A ABCA, segundo seus estatutos, “tem por objetivo promover a aproximação e o intercâmbio entre os profissionais que atuam na área da crítica de arte, aí amplamente incluídos os profissionais da crítica, pesquisadores, historiadores, teóricos, ensaístas, jornalistas, jornalistas culturais e professores de história da arte e de estética. Incentiva a pesquisa e a reflexão sobre a arte, contribuindo, para a produção artística e da teoria da arte”.

Neste período, dois nordestinos se destacaram na AICA: o pernambucano Mário Pedrosa e o paraibano Antonio Bento (aliás, pouca gente sabe quem foi Antonio Bento). A ABCA, através destes nomes e ao lado de Mário Barata e de Sérgio Milliet, promoveu os encontros internacionais de 1951, durante a primeira edição da Bienal Internacional de São Paulo, e de 1959, em Brasília, que foram marcantes nas discussões sobre o papel da crítica e sua relação com as teorias e as humanidades, além de determinar a inclusão do Brasil no cenário cultural internacional, das artes plásticas à arquitetura. Outro paraibano, José Simeão Leal, médico e artista plástico bissexto, também atuou como crítico de arte chegando à presidência de honra da ABCA, nos anos 80. Além de Simeão e Antonio Bento, outros paraibanos também atuam (ou atuaram) na ABCA, entre estes, Tomás Santa Rosa, Risoleta Córdula, João Câmara Filho, Chico Pereira, Eudes Rocha Júnior, José Altino e Raul Córdula. A ABCA, hoje, tem sede em São Paulo e, por isso, está mais ligada aos pesquisadores e professores da Universidade de São Paulo. Seus encontros regionais, realizados desde o final dos anos 80, tratam da disseminação da liberdade de experimentar a análise da obra de arte.
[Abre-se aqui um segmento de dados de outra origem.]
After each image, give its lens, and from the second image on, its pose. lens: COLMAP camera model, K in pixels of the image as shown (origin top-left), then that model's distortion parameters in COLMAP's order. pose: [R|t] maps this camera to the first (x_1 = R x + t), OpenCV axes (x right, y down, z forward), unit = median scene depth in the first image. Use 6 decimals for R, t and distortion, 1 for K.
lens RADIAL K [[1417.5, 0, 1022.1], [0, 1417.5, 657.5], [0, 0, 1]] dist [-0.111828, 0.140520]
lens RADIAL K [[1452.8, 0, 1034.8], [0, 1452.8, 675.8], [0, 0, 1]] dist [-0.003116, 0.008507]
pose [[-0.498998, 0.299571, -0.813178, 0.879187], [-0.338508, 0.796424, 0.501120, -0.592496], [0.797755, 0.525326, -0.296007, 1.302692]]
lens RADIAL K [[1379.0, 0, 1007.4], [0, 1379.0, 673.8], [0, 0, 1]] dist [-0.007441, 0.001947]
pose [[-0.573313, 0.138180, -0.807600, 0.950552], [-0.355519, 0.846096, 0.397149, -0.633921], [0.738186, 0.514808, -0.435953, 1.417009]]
E, além destes, podemos citar outros intelectuais que tem atuado na área da crítica de arte na Paraíba: Paulo Sérgio Duarte, Rubem Navarra, Madalena Zaccara, Walter Galvão, Fábio Queiroz, William Costa, Gabriel Bechara, Virgínius da Gama e Mello, Vanildo Brito, Hermano José, Juca Pontes, Carlos Aranha, entre tantos outros.